10. It is true that a court must be cautious in drawing inferences from the nature of the injury sustained as to the degree of violence involved in an assault. It sometimes happens that relatively minor violence can cause quite serious consequences. Nevertheless, it is quite apparent from the injuries which were observed by the doctor on the day following the assault, that this was a substantial assault. Perhaps both the victim and the appellant are unfortunate that the consequences turned out to be as serious as they did. But, although a court must be cautious as to the inferences which it draws from the nature and extent of the injuries, as to the seriousness of the violence which the accused caused, it is nevertheless true that the consequences of an assault are a significant factor in assessing the seriousness of the crime.

11. The crime of which the appellant was convicted is a crime of assault occasioning actual bodily harm. The extent of the bodily harm which it actually caused is a factor which the court must take into account in assessing the seriousness of the offence and therefore the severity of the penalty.

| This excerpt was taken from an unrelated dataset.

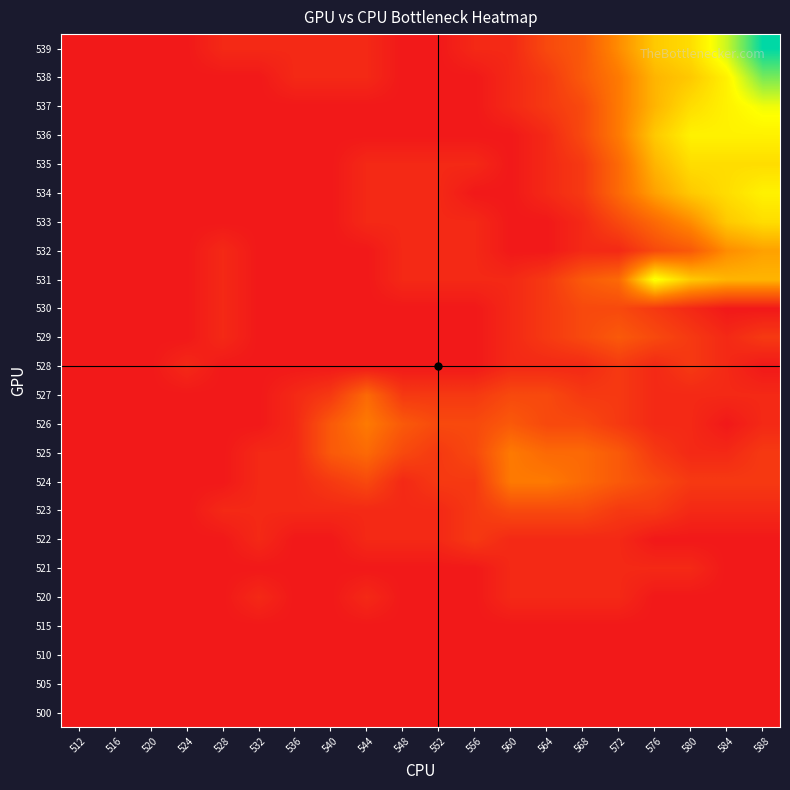

Between 532 and 556, which is larger?

532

The head sentence of two years was a severe head sentence for a crime of this kind. But it is to be remembered that this was an attack by three persons upon a single victim. Moreover, it was a callous attack in that the assailants, after assaulting the victim, set about destruction to his house and then left him apparently in an unconscious condition with a refrigerator on his body. I think that it was inevitable that the learned sentencing judge would, therefore, view the crime seriously. Whilst the sentence of two years is severe, it does not surprise me in the circumstances of this offence.

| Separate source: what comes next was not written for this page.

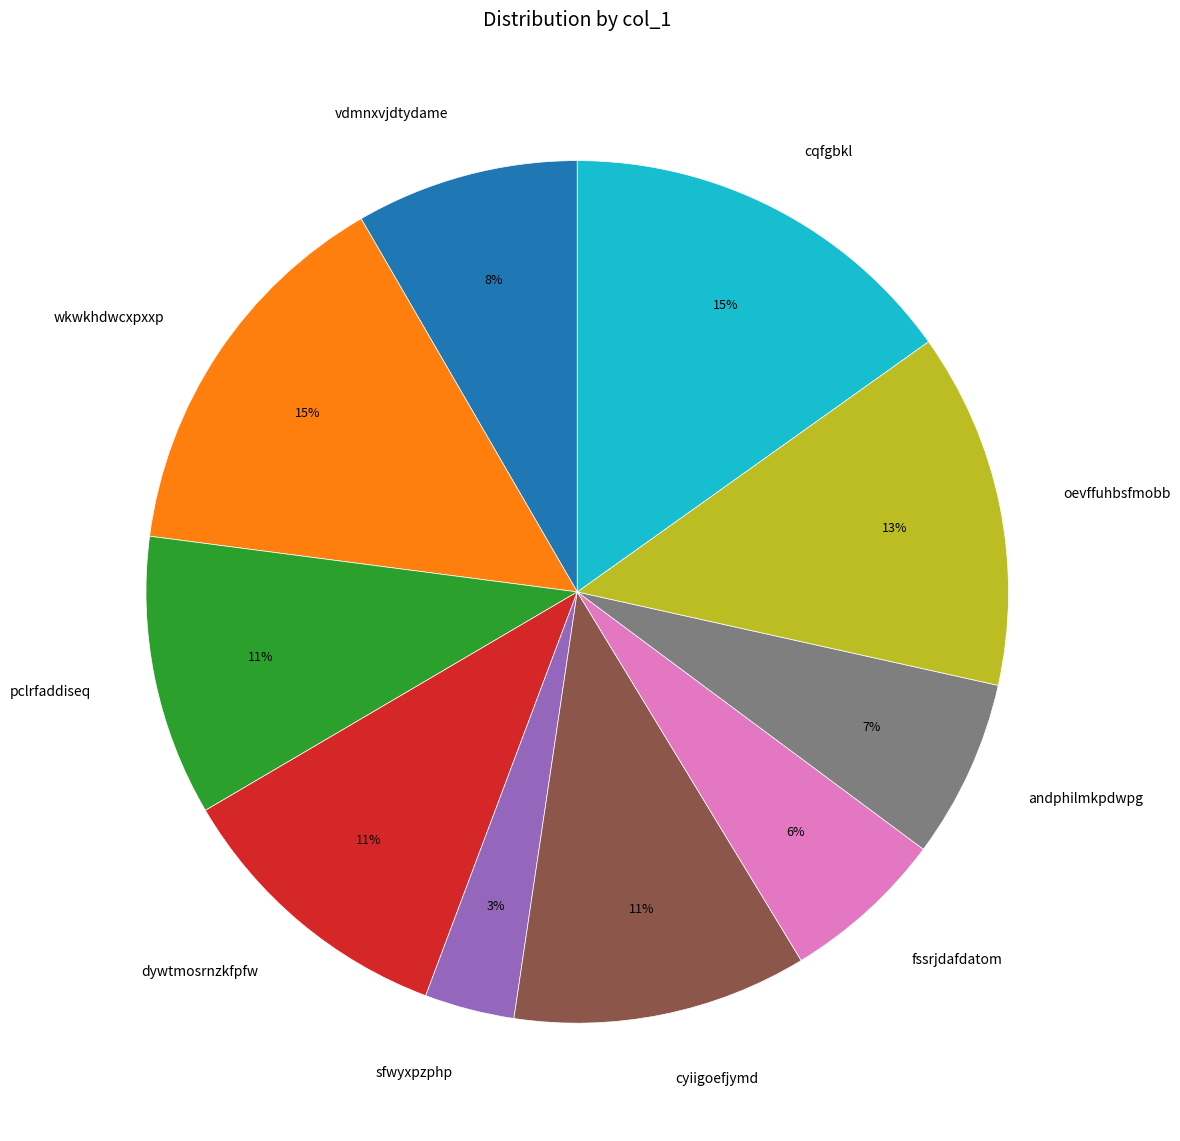

Does oevffuhbsfmobb account for over 50% of the chart?

No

12. However, Mr McGee's attack is upon the failure of the judge to suspend the sentence. It is true that the appellant is a young man and it is true that he does not have a serious record. Nevertheless, the circumstances of this crime were serious. No doubt because of the lack of a serious record, it would have been open to the judge to have suspended the sentence if he had thought proper to do so. But, the considerations against suspension were substantial arising out of the seriousness of the assault and the callousness of the surrounding circumstances to which I have referred. It was a matter for the discretion of the sentencing judge. He decided that in the circumstances the sentence should not be suspended - and I do not think that this court can say that that decision went beyond the scope of his sentencing discretion.

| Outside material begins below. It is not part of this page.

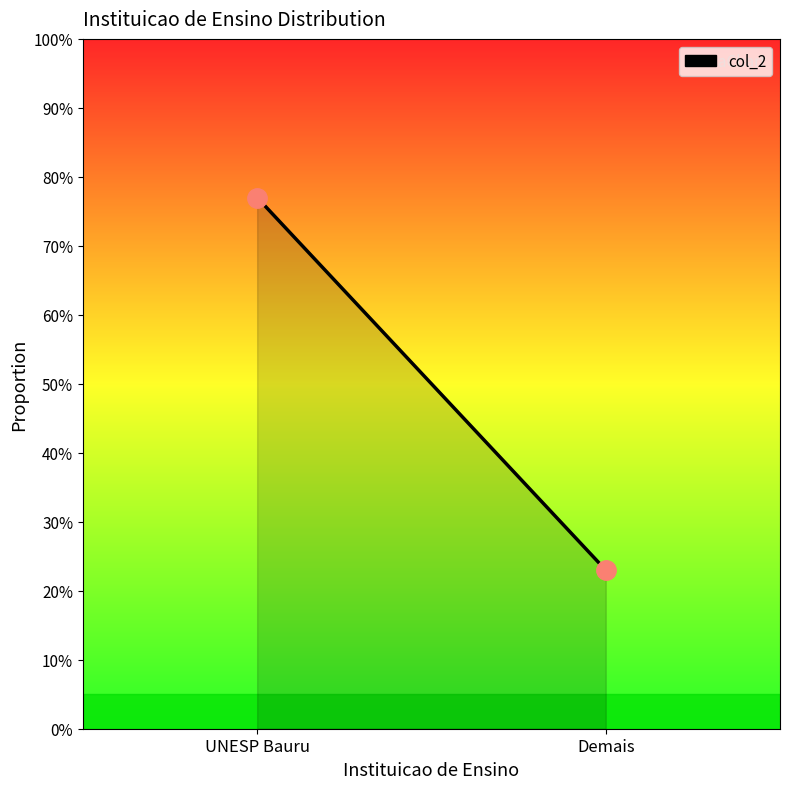

How many categories are shown in the chart?

2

13. As to the second point argued by Mr McGee, namely, that the non-parole period was excessive, it seems to me that a non-parole period of ten months, having regard to the gravity of the offence and the circumstances which I will mention, was reasonable and that there would be no grounds upon which this court would interfere with that aspect of the sentence.

14. I mention that the sentence and the non-parole period were punishment not only for the crime of assault occasioning actual bodily harm, but also for the not insignificant damage to property which was caused subsequently. The material before the judge indicated that the damage was that all the windows in the victim's home were broken together with certain items of furniture and that the total damage to the house was $450. In my opinion, therefore, the appeal should be dismissed.

15. The order of the court is, appeal dismissed.

JUDGE2 MATHESON J I agree.

JUDGE3 MILLHOUSE J I agree. The learned sentencing judge had a discretion. He exercised it and nothing which Mr McGee has advanced makes me think that he did otherwise than exercise his discretion within proper limits. There is no reason for us to interfere.